UAT: agents server connect writes three config values non-atomically — partial failure leaves config in inconsistent state (tracked as TDD issue #993) #2166

Closed
opened 2026-04-03 04:38:15 +00:00 by freemo · 2 comments
Owner

Metadata

  • Branch: bugfix/m7-server-connect-atomic-writes-uat
  • Commit Message: fix(cli): make server_connect config writes atomic with rollback on partial failure
  • Milestone: v3.7.0
  • Parent Epic: #397

Background

Discovered during UAT testing. Issue #993 was opened to track this bug and is currently State/In Review on v3.6.0, but the fix has not been implemented — the TDD test in features/tdd_server_connect_atomic_writes.feature is still tagged @tdd_expected_fail, confirming the bug remains present in the codebase.

Description

The agents server connect command in src/cleveragents/cli/commands/server.py makes three sequential set_value() calls with no transaction, no try/except, and no rollback:

svc.set_value("server.url", config.server_url)
svc.set_value("server.namespace", config.namespace)
svc.set_value("server.tls-verify", config.tls_verify)

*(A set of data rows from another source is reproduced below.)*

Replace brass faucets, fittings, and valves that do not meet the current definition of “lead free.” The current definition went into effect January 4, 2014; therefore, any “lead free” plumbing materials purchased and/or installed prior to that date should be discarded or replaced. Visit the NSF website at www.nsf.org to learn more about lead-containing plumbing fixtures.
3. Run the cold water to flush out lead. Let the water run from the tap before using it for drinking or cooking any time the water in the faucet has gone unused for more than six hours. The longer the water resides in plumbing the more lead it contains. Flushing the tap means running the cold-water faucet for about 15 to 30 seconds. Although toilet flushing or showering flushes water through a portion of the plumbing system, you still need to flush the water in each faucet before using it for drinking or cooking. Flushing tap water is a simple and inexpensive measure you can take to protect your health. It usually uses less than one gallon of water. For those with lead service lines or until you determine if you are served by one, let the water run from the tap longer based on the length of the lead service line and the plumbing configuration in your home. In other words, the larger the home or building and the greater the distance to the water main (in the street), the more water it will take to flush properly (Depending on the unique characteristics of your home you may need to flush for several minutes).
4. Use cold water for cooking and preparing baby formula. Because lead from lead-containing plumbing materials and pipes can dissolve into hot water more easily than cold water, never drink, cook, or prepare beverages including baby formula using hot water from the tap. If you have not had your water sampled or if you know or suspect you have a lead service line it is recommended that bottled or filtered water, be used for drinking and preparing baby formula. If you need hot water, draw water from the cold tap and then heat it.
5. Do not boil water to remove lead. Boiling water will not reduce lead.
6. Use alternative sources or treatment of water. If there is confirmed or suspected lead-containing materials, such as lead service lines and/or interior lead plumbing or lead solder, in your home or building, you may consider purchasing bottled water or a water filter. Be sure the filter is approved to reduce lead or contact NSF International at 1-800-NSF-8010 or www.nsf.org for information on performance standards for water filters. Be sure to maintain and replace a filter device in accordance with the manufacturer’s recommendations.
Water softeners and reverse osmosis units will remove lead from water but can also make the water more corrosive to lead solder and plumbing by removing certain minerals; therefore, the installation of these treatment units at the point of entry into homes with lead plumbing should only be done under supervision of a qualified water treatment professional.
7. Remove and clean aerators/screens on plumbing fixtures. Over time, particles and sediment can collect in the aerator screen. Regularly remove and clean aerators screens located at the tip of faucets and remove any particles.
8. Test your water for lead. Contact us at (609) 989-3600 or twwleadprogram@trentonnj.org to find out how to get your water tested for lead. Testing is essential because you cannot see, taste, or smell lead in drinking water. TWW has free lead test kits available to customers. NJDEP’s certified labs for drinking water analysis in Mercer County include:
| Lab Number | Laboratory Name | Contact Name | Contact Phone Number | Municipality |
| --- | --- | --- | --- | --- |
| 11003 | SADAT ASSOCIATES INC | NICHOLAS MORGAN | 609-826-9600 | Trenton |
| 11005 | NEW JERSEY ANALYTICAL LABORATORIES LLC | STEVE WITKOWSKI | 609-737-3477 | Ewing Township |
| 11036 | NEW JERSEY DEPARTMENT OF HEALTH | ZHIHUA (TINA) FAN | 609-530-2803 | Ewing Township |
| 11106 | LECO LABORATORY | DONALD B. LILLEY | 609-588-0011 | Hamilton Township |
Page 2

If the second or third call fails (e.g., disk full, permissions error), the config is left in a half-written state:

  • Second call fails: server.url is persisted; server.namespace and server.tls-verify retain old values.
  • Third call fails: server.url and server.namespace are persisted; server.tls-verify retains its old value.

This inconsistent state can cause confusing failures on subsequent commands that depend on all three values being coherent.

Expected Behavior

Per the specification, all three config values (server.url, server.namespace, server.tls-verify) must be written atomically — either all succeed or all fail with rollback to the original state.

Actual Behavior

Three sequential non-atomic writes. Partial failure leaves the configuration in an inconsistent state.

Code Location

src/cleveragents/cli/commands/server.pyserver_connect() function, lines 148–150.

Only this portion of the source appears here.